═══ ТЕКСТ ДЛЯ ИЗУЧЕНИЯ

— Я помню, этот почтенный ученый в одной беседе, напечатанной в «Матэн», высказывал сожаление, что не может исследовать на трупе Прадо проблему продолжительности сознания у обезглавленного…
Но мне кажется, что еще задолго до казни Прадо было уже достоверно известно, что человек, голова которого отделена от туловища, моментально лишается возможности проявлять свои чувства и совершенно неспособен выразить своего мнения о событиях дня!..
Но таков уж удел начальников сыскной полиции — постоянно иметь столкновения с докторами.
На этот раз, по крайней мере, меня не таскали к судебному следователю. Дело ограничилось тем, что мою систему нашли хорошей, так как обязательное вскрытие может показаться усилением кары смертной казни и не предусмотрено законом…
С правдивостью и прямотой, которых я всегда придерживался в спорах подобного рода, я должен признать, что в общем доктора были не совсем неправы. Я навел справки в этом направлении и убедился, что клинические амфитеатры для практических занятий студентов часто терпят недостаток в трупах, — в особенности в трупах здоровых людей, сраженных смертью моментально, — вот почему для целей научного преподавания факультету приходится заказывать за большие деньги искусственные препараты нормальных органов. Но, опять-таки повторяю, законом не предусмотрено и не указано, как следует поступать с трупами казненных…
С тех пор уже было принято за правило исполнять последнее распоряжение осужденных относительно их останков. После каждой казни медицинский факультет продолжает присылать свой фургон, но не заявляет претензий, если он возвращается пустым.

══════

▶ **ЗАДАНИЕ**: Чего, согласно тексту, часто недостает клиническим амфитеатрам для практических занятий студентов? Приведенный далее материал взят из другого источника.

═══ ПРЕДОСТАВЛЕННЫЙ МАТЕРИАЛ

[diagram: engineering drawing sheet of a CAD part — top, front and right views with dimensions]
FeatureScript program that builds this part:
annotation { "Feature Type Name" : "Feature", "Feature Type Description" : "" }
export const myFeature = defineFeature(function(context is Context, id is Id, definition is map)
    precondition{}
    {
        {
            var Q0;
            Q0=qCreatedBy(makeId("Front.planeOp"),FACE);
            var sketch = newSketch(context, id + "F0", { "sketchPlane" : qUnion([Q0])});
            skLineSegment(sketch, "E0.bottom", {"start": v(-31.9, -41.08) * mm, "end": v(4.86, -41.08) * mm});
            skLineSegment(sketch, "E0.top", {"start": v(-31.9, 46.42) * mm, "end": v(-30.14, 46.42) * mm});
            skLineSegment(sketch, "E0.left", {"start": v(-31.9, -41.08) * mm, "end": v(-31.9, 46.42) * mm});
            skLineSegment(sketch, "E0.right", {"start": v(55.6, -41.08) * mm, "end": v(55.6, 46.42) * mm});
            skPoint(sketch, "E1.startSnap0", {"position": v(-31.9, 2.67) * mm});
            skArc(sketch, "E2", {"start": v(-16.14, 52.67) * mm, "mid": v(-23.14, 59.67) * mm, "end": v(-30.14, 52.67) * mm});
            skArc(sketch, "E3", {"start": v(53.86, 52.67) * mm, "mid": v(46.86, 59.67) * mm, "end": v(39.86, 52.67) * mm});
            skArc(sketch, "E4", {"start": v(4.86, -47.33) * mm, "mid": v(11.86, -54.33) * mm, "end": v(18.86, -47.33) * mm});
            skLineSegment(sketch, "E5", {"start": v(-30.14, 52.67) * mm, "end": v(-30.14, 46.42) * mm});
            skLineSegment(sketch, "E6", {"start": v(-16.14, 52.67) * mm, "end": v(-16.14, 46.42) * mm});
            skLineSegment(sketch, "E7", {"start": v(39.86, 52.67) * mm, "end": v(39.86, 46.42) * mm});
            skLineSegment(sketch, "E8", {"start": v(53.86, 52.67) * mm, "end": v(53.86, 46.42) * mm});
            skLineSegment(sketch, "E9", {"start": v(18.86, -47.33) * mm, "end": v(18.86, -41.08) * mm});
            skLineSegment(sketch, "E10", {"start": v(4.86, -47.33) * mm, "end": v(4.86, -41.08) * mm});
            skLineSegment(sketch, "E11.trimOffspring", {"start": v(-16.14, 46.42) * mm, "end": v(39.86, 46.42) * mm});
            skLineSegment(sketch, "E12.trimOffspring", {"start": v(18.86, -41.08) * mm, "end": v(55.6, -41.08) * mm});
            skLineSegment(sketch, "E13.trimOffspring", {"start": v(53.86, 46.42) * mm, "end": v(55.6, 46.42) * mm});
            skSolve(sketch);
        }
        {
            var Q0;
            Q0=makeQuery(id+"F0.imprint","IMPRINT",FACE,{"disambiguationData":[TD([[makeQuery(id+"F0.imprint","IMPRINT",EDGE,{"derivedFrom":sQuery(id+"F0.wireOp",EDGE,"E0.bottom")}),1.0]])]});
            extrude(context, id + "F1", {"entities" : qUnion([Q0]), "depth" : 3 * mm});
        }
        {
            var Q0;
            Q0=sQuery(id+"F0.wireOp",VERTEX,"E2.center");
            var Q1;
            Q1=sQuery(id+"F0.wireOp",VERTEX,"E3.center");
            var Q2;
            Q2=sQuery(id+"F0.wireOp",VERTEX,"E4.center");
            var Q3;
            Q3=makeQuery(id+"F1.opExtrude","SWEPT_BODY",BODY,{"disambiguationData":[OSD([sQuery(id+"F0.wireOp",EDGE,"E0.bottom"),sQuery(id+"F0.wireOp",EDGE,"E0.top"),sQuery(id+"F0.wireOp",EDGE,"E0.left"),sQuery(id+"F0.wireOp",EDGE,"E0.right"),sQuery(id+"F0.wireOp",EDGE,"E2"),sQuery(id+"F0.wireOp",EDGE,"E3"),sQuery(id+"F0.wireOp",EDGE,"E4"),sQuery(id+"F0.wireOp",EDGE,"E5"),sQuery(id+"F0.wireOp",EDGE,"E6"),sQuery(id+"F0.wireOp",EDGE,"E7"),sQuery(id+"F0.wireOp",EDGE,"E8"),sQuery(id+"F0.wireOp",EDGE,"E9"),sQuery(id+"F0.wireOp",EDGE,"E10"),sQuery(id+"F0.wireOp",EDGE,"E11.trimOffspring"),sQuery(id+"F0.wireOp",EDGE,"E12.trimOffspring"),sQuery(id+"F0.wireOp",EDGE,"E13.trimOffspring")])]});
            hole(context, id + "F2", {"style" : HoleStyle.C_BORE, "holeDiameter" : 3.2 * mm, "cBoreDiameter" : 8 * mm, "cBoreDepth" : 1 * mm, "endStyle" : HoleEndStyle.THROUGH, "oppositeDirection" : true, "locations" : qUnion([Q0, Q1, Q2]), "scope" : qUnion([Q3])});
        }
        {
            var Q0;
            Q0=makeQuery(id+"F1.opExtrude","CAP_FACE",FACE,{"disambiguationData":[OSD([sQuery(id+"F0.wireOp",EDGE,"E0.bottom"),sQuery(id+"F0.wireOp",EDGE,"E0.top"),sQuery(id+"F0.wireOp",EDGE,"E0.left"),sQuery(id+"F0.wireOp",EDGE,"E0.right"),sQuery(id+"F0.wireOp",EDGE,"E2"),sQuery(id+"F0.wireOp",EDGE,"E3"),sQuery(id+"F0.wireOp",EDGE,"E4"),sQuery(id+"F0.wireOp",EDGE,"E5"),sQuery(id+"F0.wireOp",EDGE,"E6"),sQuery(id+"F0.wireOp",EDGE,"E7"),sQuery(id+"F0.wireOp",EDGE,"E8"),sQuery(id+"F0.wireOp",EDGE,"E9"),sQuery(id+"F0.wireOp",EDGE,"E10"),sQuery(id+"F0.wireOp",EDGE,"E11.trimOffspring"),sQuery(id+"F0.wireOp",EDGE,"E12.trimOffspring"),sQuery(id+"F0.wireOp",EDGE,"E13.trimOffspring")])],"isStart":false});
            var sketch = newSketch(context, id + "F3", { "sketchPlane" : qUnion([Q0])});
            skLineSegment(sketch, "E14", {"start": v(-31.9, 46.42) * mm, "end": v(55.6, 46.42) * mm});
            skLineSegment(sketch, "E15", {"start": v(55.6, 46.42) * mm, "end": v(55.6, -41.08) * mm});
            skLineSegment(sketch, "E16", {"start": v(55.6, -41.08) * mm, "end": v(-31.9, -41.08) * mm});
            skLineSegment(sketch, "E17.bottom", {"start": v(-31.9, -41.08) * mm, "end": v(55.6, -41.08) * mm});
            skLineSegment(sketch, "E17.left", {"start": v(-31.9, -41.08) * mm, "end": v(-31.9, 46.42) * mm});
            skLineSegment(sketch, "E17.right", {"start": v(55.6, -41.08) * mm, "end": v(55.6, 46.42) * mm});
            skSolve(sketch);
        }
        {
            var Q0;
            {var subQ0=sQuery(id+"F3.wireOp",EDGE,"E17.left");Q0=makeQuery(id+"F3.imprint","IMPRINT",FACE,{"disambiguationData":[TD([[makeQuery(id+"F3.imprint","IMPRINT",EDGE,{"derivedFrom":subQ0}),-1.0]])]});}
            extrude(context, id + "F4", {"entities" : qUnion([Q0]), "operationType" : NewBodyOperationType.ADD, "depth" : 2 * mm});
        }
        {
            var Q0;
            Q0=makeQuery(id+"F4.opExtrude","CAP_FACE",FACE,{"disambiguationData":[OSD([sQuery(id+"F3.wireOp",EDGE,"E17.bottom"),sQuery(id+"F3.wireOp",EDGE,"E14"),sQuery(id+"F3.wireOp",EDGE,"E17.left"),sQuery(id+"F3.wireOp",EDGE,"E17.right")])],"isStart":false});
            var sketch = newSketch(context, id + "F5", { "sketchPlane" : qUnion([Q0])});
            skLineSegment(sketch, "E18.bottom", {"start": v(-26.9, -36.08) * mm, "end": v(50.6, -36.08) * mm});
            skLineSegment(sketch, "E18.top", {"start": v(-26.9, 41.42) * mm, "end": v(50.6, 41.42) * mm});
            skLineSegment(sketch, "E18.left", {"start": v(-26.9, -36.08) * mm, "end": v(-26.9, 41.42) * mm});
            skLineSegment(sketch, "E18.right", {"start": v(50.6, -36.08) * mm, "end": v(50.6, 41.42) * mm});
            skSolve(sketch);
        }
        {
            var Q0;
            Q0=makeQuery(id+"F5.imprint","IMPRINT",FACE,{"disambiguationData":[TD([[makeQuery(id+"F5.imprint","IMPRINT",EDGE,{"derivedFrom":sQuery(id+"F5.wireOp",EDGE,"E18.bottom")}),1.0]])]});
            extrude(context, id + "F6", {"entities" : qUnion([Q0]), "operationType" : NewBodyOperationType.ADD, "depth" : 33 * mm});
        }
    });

══════

▶ **ОТВЕТ К ЗАДАНИЮ**: Трупов, в особенности трупов здоровых людей, сраженных смертью моментально.